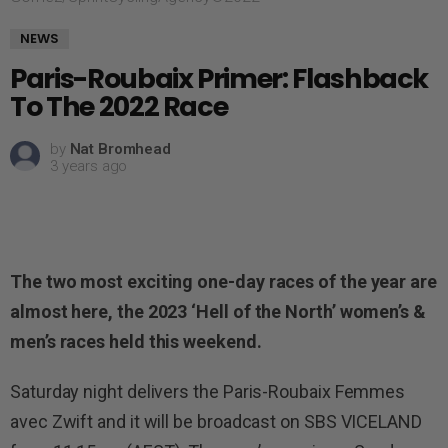
NEWS
Paris-Roubaix Primer: Flashback
To The 2022 Race
by
Nat Bromhead
3 years ago
The two most exciting one-day races of the year are
almost here, the 2023 ‘Hell of the North’ women’s &
men’s races held this weekend.
Saturday night delivers the Paris-Roubaix Femmes
avec Zwift and it will be broadcast on SBS VICELAND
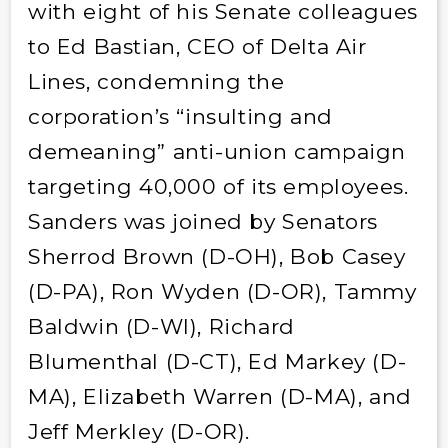
with eight of his Senate colleagues
to Ed Bastian, CEO of Delta Air
Lines, condemning the
corporation’s “insulting and
demeaning” anti-union campaign
targeting 40,000 of its employees.
Sanders was joined by Senators
Sherrod Brown (D-OH), Bob Casey
(D-PA), Ron Wyden (D-OR), Tammy
Baldwin (D-WI), Richard
Blumenthal (D-CT), Ed Markey (D-
MA), Elizabeth Warren (D-MA), and
Jeff Merkley (D-OR).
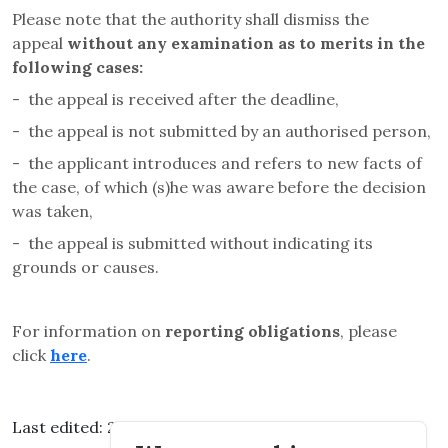
Please note that the authority shall dismiss the
appeal
without any examination as to merits in the
following cases
:
-
the appeal is received after the deadline,
-
the appeal is not submitted by an authorised person,
-
the applicant introduces and refers to new facts of
the case, of which (s)he was aware before the decision
was taken,
-
the appeal is submitted without indicating its
grounds or causes.
For information on
reporting obligations
, please
click
here
.
Last edited: 2026.03.11. 14:25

» **Work item**
Pick out each line in the records above that contains the string "Paris". Case counts.

» **The completed task**
Paris-Roubaix Primer: Flashback
Saturday night delivers the Paris-Roubaix Femmes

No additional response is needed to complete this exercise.